**Task instructions:**
1 – List every cast member named in the passage about the 1944 film Bhartrahari.
2 – Pick up the passage about the 1944 film Bhartrahari after its final sentence and write the next part.

Bhartrahari is a Bollywood film. It was released in 1944. The film was directed by Chaturbhuj Doshi for Navin Pictures and produced by P. B. Zaveri. The music was composed by Khemchand Prakash and the lyricist was Pandit Indra Chandra. The cast included Surendra, Mumtaz Shanti, Jehanara Kajjan, Aroon, Sulochana Chatterji and Yashwant Dave.

A devotional film, it was based on the approx. 1st century BC King Bharthari of Ujjaini, of folklore. The Hindi film version shows his love for his wife Pingla, his abdication in favour of his brother Vikramaditya, and his subsequent renunciation, going on to become a famous saint-poet.

(Dataset items)
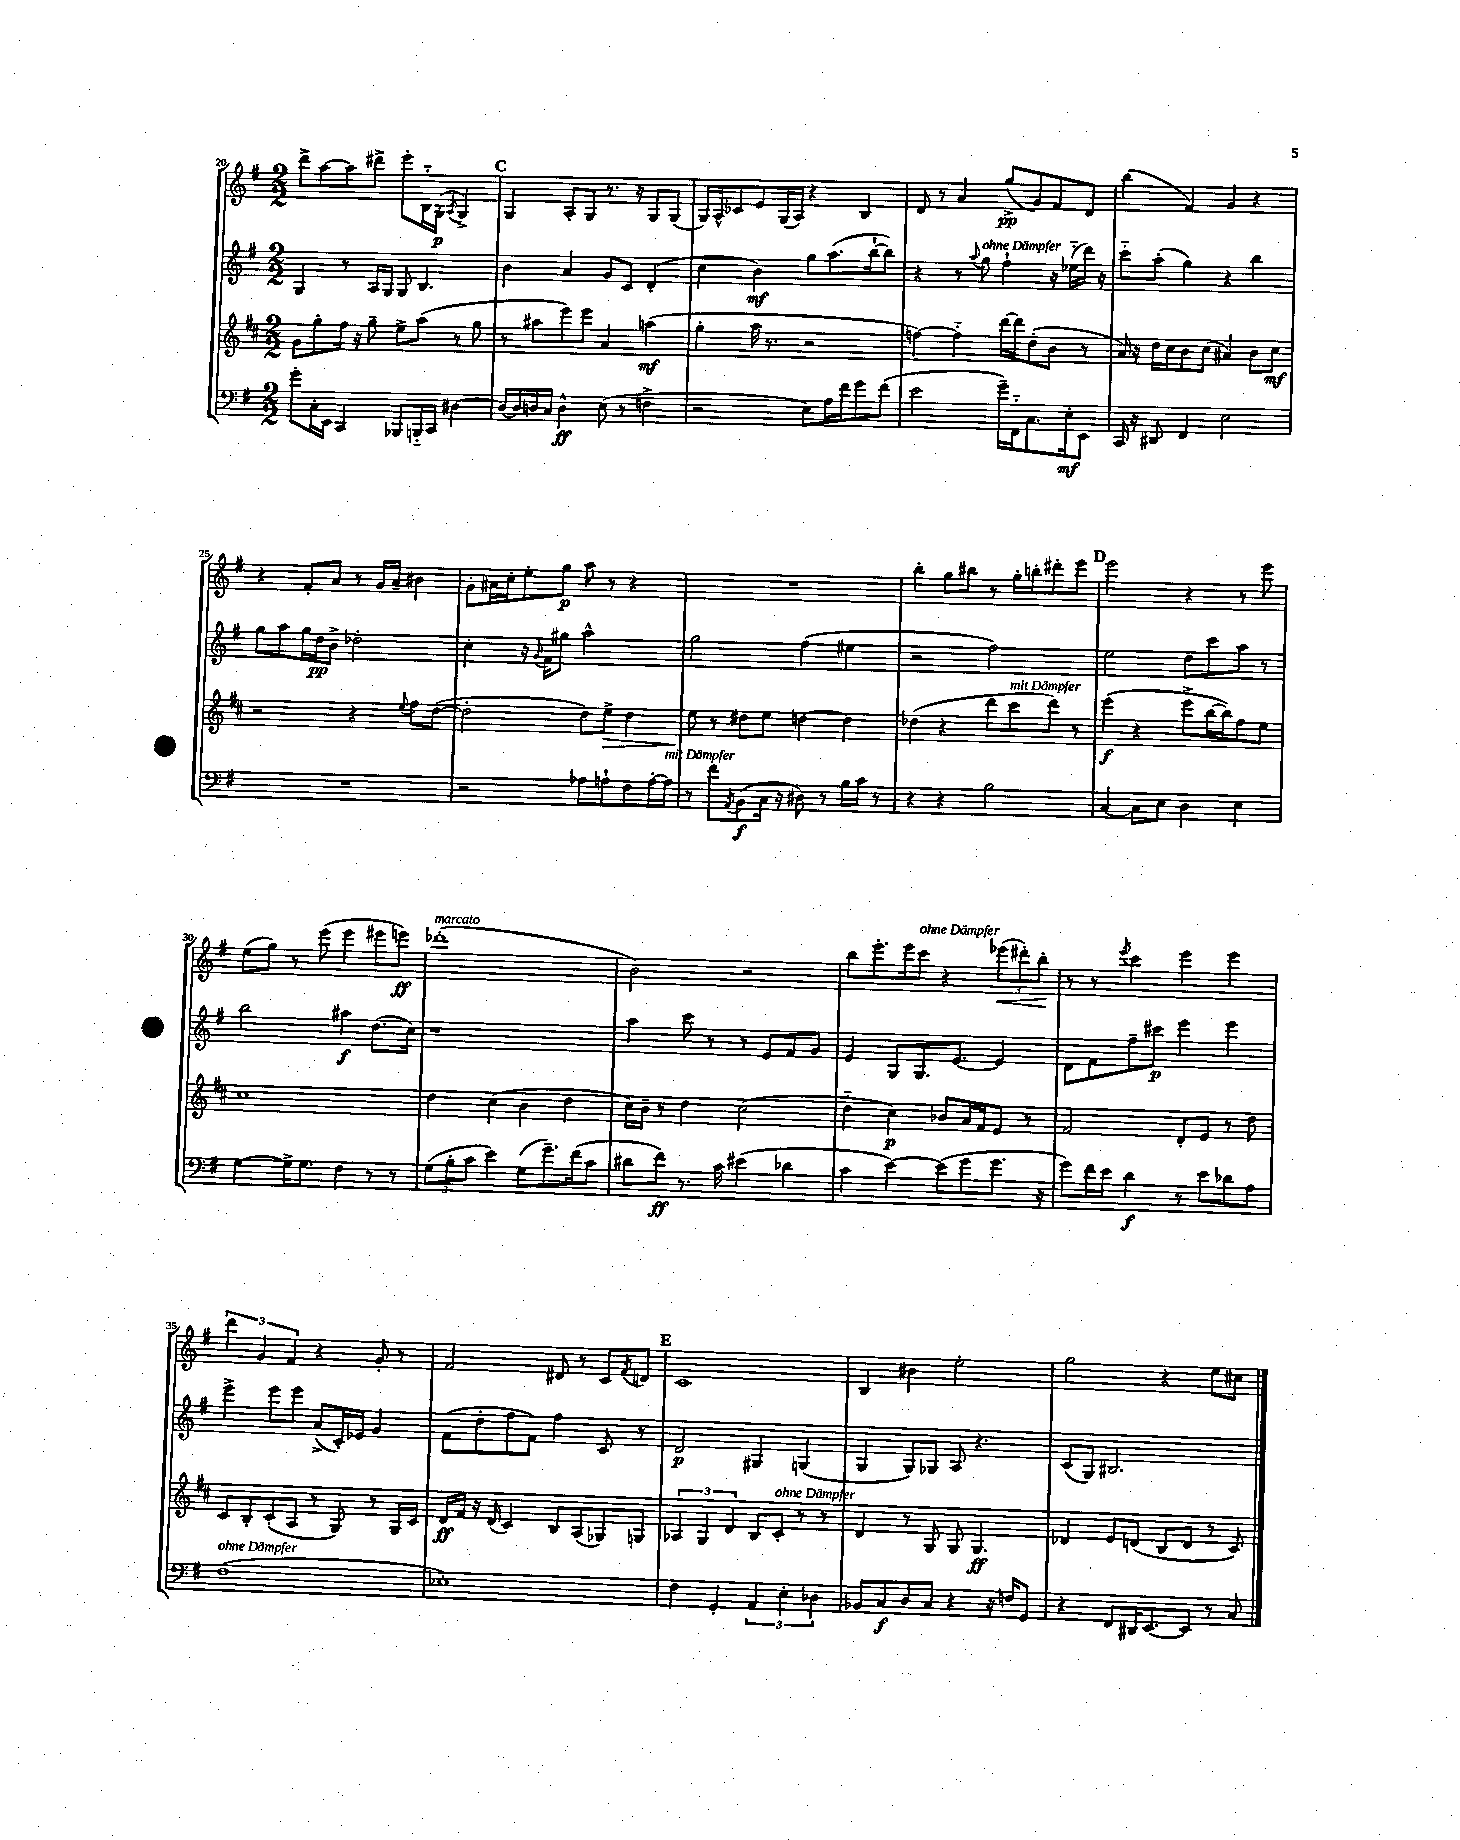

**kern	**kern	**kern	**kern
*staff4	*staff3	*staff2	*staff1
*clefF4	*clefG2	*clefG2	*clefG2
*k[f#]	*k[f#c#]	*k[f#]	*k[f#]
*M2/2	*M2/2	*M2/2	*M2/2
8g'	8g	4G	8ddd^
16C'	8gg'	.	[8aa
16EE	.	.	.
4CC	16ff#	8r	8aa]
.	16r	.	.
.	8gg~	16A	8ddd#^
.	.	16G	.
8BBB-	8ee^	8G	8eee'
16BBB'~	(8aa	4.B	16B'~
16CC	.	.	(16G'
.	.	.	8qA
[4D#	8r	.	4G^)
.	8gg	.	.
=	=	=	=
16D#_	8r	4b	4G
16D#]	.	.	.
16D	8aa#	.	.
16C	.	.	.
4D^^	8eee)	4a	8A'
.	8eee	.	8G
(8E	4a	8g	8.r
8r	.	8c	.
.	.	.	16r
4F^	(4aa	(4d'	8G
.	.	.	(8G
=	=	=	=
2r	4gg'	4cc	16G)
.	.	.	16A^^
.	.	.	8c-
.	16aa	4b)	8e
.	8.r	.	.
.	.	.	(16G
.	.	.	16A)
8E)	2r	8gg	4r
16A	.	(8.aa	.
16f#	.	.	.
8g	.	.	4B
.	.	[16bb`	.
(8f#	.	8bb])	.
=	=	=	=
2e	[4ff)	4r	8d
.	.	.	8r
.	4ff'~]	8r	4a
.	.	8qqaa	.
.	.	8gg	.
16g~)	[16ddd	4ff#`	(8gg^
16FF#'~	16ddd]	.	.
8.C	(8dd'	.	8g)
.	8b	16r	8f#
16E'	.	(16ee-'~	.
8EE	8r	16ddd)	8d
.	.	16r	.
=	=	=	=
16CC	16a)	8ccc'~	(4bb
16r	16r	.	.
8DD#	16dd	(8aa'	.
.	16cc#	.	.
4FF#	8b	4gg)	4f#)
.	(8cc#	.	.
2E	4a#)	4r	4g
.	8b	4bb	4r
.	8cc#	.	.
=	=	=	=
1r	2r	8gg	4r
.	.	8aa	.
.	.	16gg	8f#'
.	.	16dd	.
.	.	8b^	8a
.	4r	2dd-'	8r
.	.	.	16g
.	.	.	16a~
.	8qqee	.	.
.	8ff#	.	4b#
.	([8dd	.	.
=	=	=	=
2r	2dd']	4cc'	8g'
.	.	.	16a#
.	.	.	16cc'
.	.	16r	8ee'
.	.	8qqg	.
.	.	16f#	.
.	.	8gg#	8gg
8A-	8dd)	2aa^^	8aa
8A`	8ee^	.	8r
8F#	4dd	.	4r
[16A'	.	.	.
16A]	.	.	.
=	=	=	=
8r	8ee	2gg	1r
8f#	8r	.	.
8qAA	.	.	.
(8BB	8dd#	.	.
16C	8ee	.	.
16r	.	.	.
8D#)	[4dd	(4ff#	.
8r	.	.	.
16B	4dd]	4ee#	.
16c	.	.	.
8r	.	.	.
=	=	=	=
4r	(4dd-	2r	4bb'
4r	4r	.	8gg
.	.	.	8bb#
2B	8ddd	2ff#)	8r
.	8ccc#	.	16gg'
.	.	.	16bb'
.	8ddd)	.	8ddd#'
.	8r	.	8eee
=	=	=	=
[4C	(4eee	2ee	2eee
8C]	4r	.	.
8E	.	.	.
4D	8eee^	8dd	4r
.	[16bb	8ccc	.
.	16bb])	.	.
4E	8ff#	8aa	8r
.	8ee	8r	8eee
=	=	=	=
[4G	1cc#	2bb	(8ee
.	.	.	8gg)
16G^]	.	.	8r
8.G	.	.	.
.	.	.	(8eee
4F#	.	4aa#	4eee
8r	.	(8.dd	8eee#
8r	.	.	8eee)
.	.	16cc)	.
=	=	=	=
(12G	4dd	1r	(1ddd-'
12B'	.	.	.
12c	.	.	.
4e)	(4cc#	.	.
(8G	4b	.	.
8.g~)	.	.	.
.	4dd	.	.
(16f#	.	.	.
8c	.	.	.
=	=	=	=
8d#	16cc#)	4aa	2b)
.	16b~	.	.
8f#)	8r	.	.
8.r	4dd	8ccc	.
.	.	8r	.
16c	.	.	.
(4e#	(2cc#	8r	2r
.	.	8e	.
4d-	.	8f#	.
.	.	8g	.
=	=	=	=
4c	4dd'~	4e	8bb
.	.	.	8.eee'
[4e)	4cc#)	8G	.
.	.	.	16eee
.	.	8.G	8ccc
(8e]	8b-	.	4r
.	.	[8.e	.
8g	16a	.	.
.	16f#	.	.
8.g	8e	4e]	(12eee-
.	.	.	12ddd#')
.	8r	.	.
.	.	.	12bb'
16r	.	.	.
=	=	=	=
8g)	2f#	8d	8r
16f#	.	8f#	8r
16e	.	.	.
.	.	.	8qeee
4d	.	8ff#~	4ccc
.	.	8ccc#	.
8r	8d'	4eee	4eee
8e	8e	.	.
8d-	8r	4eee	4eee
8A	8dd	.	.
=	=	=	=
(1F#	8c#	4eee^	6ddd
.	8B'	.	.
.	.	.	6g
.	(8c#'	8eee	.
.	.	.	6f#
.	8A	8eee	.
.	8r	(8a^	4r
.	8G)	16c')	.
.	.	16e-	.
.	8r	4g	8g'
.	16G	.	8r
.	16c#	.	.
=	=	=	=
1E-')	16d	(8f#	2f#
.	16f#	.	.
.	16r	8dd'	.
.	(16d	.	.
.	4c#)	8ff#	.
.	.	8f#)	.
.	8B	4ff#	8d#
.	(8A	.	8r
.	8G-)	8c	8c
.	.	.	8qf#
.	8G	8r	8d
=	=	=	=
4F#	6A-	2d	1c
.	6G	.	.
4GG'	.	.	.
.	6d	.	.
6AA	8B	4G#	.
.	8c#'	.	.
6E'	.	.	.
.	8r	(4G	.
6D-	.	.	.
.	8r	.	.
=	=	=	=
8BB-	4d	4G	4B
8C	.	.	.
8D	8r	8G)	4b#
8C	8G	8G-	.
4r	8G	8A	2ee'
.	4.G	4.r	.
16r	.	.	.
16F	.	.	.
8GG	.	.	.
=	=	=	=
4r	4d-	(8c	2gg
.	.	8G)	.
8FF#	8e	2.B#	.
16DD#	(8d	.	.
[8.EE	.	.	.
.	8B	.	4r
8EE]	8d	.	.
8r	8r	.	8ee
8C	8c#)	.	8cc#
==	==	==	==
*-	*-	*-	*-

**Answers to each task:**
1 – Surendra, Mumtaz Shanti, Jehanara Kajjan, Aroon, Sulochana Chatterji, Yashwant Dave

2 –
Cast
 Surendra
 Mumtaz Shanti
 Jehanara Kajjan
 Aroon
 Sulochana Chatterji
 Yashwant Dave
 Nagendra

Tamil version
Bharthruhari was made in Tamil in 1944 and directed by K. Subramanyam. The film starred Serukalathur Sama, B. Jayamma, G. Pattu Iyer, N. S. Krishnan and V. N. Janaki. The music was composed was V. K. Parthasarathy Ayyangar. The film had a duet sung by Jayamma and Krishnan.

Soundtrack
Music director was Khemchand Prakash and one of the notable songs by Amirbai Karnataki was the semi-classical bol Banav Thumri, "Chanda Des Piya Ke" in Raga Marubihag. The bhajan sung by Surendra, "Bhiksha De De Maiya Pingla" followed the pattern set by K. C. Dey in Dhoop Chhaon (1935) "Teri Gathari Mein Laaga Chor" for bhajan singing and became popular.  Lyricist was Pandit Indra and the singers were  Amirbai Karnataki, Surendra and Jehanara Kajjan.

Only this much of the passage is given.